When the boys were growing up, we literally rode my recliner into the ground. The cloth on the arms was worn through. The mechanics of the chair had been sawn through by the constant wear and tear. When we tried to relocate the chair to another room, it disintegrated into a pile of springs, bolts, and thread-bare cloth. That chair had been such a large part of my life, I felt the chair deserved a proper funeral of its own. I felt bad when I finally hauled the chair to the dump.
If you asked me to pick the best moment of my life, I won’t tell you about winning a great prize or when I put some trophy on my shelf. My life has had its successes, but those aren’t the treasures I’ve put in that little room in my soul where only I go. You know the room. All of us have a room in our souls where only we go. It’s the place we keep those things that ultimately matter to us, and it’s the place we go to when we want to figure out if our lives have mattered at all.
These moments aren’t the kind of trophies that would impress you, and honestly, that’s not important to me. Not anymore. I confess it used to be. There was a time in my life when I was aggressive, success driven, goal oriented, and determined to change the world. I wore out everyone around me. I wore out myself, and I certainly didn’t change the world.
I began to understand this lesson one day when I was watching the America’s Cup yacht races, and I saw the racing yachts pick up their speed when they extended skis from their hulls. I was captivated. A boat on skis! Who would have ever thought of such a thing? The announcer explained the skis were extended to decrease the drag of the boat pushing through the water. Water produces friction which slows the boat down.
Friction slows everything down, including our own lives. If we’re going to live as fast at the world wants us to live, we need to decrease friction. We will be pushed to live in a way that frees us from things that would slow us down—like relationships. The world wants you to live fast. Love requires that you slow down.
Here’s what I found out. Love creates friction. Rubbing two lives together creates moments of tension and discomfort. If it’s a best friend relationship, there are going to be moments of hurt feelings and words meant one way are taken another. If it’s a parent/child relationship, there are going to be moments of unspeakable frustration—for both the parent and the child. If it’s a marriage, the friction will be created by everything from who takes out the garbage to failing to understand why certain actions hurt the other.
The temptation will be to pick up speed—to loosen the ties of the relationship and move on faster in life. Friends are relegated to social media. We stay in touch, but we don’t have to actually see them. Children are hurried through childhood into adulthood, whether they are ready or not. Marriages become functional. They work, but they lose their magic and joy.

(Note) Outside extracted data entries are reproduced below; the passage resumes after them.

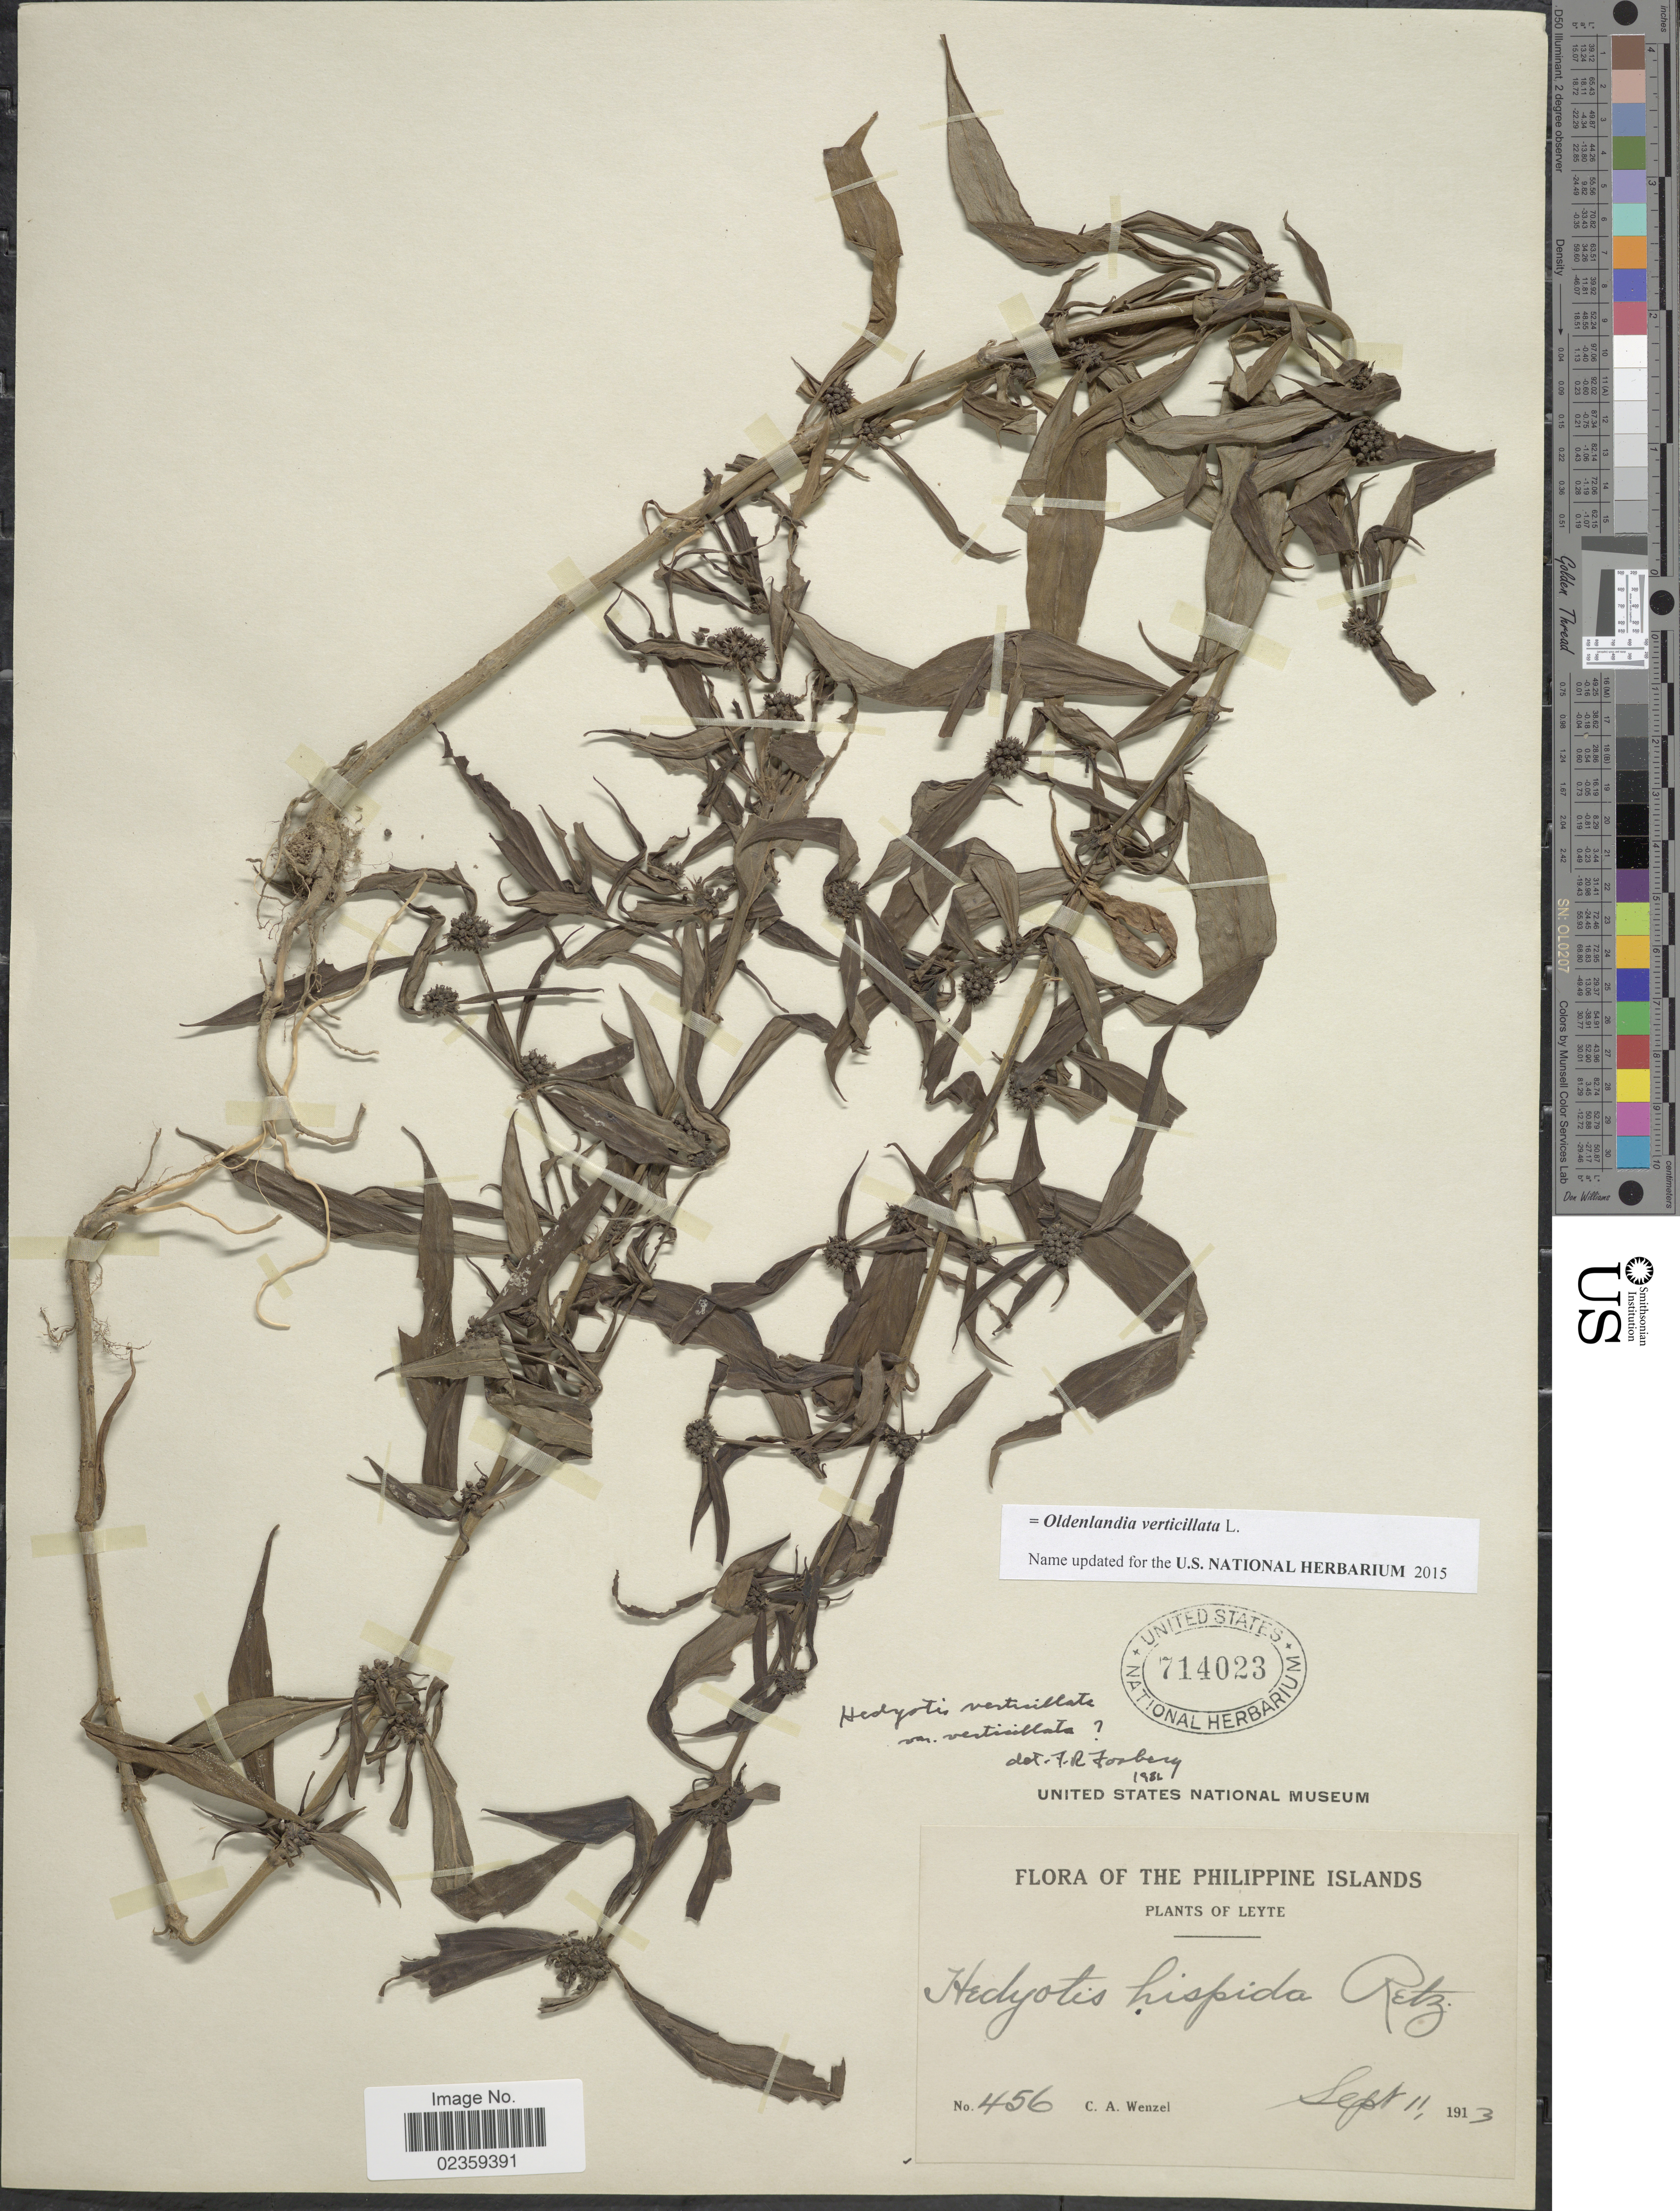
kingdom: Plantae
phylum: Tracheophyta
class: Magnoliopsida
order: Gentianales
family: Rubiaceae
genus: Oldenlandia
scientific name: Oldenlandia verticillata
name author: L.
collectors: C. Wenzel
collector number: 456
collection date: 1913-09-11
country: Philippines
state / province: Eastern Visayas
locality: Leyte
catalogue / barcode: US 714023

And you miss the miracles of the small moments. You miss your child’s laughter when they proudly tell you their first joke. “Knock, knock,” she’ll say, and yes, you’ve heard the joke, but you haven’t heard it the way she tells it.
You’ll miss the moment when a friend tells you an embarrassing story just to see if you’re the kind of friend they can trust with a real story—a story of heartbreak and failure they can’t seem to get over.
You’ll miss the moment of hearing your mom or dad tell you they’re proud of you because for some generations words don’t come easily. Their pride is shown in a small smile or slight lift of the head. It’s subtle, but it’s there, and it’s easy to miss if you’re moving too fast.
Did you know a submarine can travel so fast it can’t hear its own sonar? The rushing of the water over the sonar buoys drowns out everything else. And if we’re not careful, we’ll be running so fast we’ll end up in a hurry to someplace we really didn’t want to be.
Worse, we will have to run past all of those moments—those small miracles—the ones that make life worth living in the first place. As Garrison Keillor reminds us, “Some luck lies in not getting what you thought you wanted but getting what you have, which once you have got it you may be smart enough to see is what you would have wanted had you known.”